I guess I don't understand what you're actually trying to do here... What is your end goal? To randomly generate real English words? Or is the goal to parse web pages looking for specific words? Those two tasks are very very different. You wouldn't want to parse a webpage to verify that a word is real. Also, it would make no sense to parse a webpage looking for a word that you have generated randomly. The word (which may or may not even be real) may or may not exist on the page. I'm not sure what information could be gathered from that exercise. If, on the other hand, you have a predefined list of specific words you want to search for, that's another story.
OK... I think I'm still at a loss as to what you are trying to do here. I assume this has changed from trying to generate real words, to an experiment in using some web libraries? Checking if randomly generated strings of characters exist on a webpage doesn't seem to have any informational value, so I can only assume you are only doing that to learn how to query web pages from a c++ program? If that is the case, I would recommend a language that would be better suited for that task. Python, Perl, or even Java might be a better choice for web parsing. Your original request appeared to be trying to randomly generate real words, and if that is still your ultimate goal, reading a webpage to verify your words is the wrong way to do it.

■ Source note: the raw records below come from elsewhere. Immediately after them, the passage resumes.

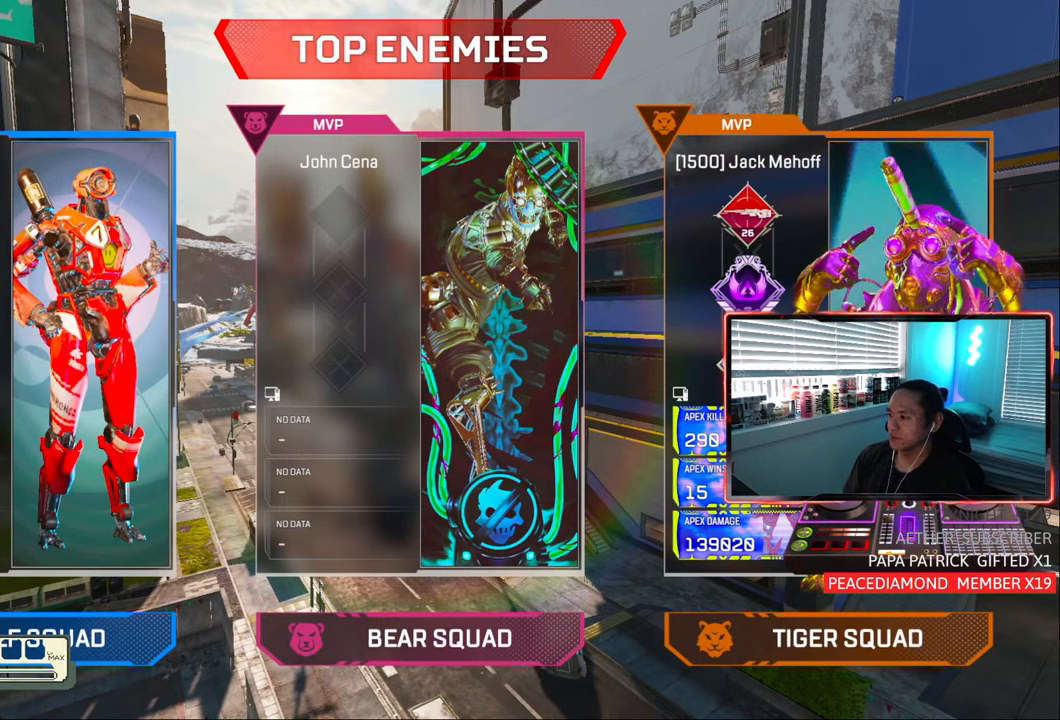
{"dt_ms": 500, "buttons": [], "left_stick": "center", "right_stick": "center", "events": []}
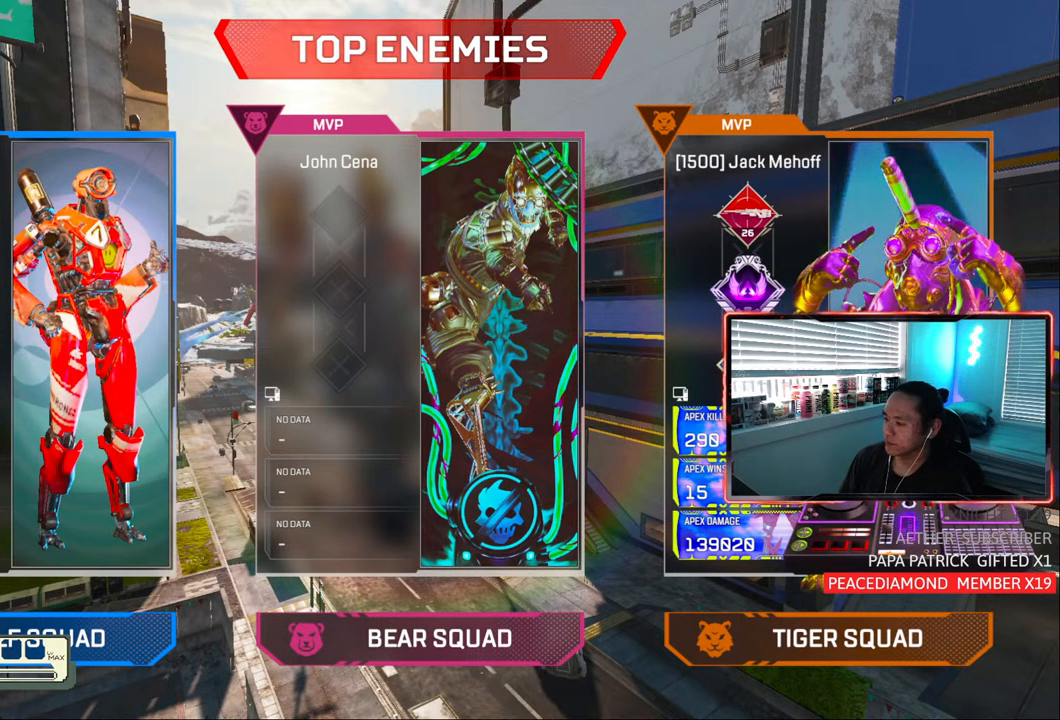
{"dt_ms": 500, "buttons": [], "left_stick": "center", "right_stick": "up-right", "events": [[83, "right_stick", "up-right"], [233, "right_stick", "center"], [283, "right_stick", "down-left"], [400, "right_stick", "up-right"]]}
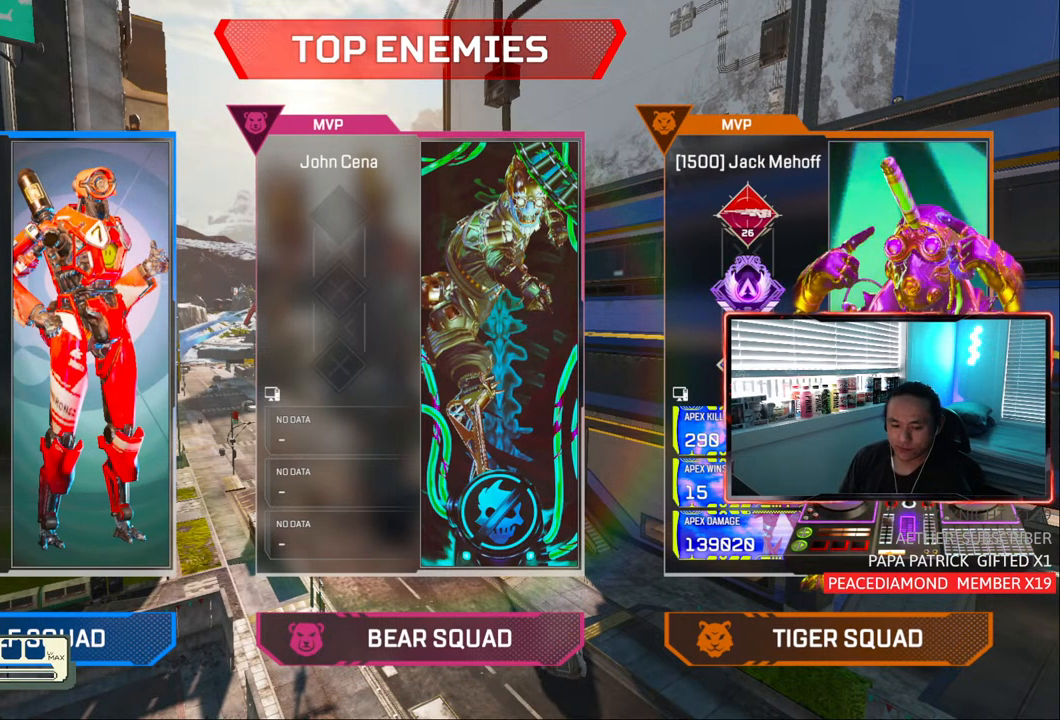
{"dt_ms": 500, "buttons": [], "left_stick": "center", "right_stick": "down-left", "events": [[100, "right_stick", "down-left"], [250, "right_stick", "up-right"], [350, "right_stick", "center"], [400, "right_stick", "down-left"]]}
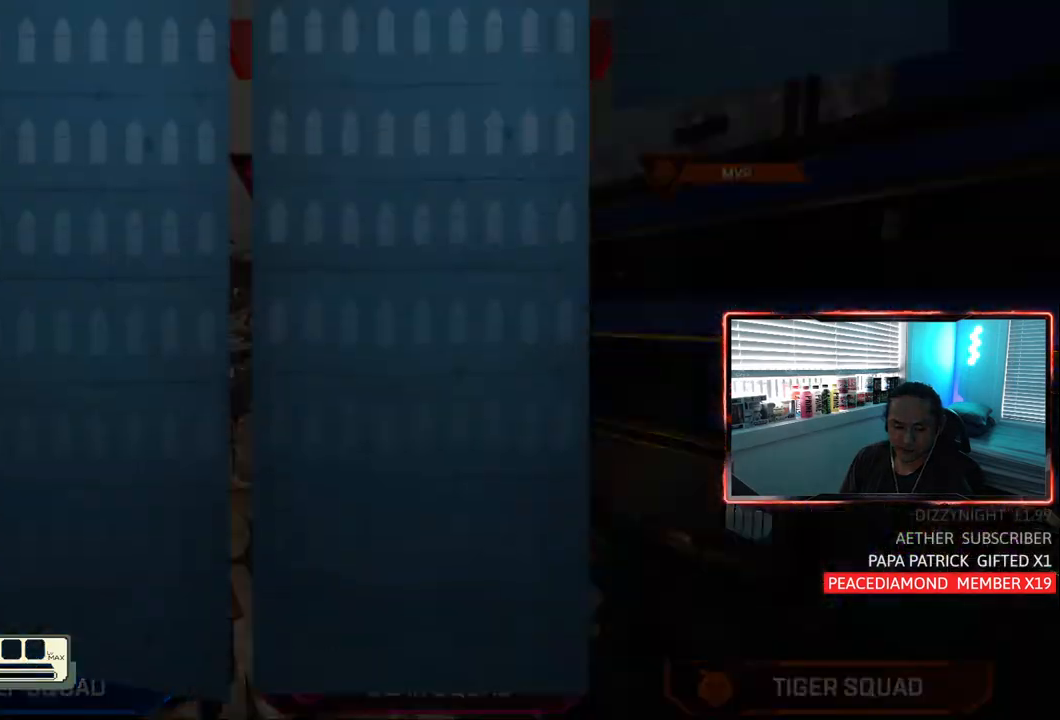
{"dt_ms": 500, "buttons": [], "left_stick": "center", "right_stick": "down-left", "events": [[33, "right_stick", "up"], [150, "right_stick", "down-left"], [300, "right_stick", "up-right"], [467, "right_stick", "down-left"]]}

Again, I would recommend using a different language that is better suited for this type of task (Python, Perl, Java...). Reading/parsing a webpage is not a trivial task with c++, but this post might give you some ideas on how to do it: http://www.cplusplus.com/forum/windows/36638/
As for eliminating all of the HTML, scripts, and styles so you just return the text, you'll have a bit of work to parse the stream of data coming back.
It looks like your best bet is to use curl to get the html, and and xml parser to get the content of the body tag. Once you have the content, then all you are left with is a string that you have to split into words.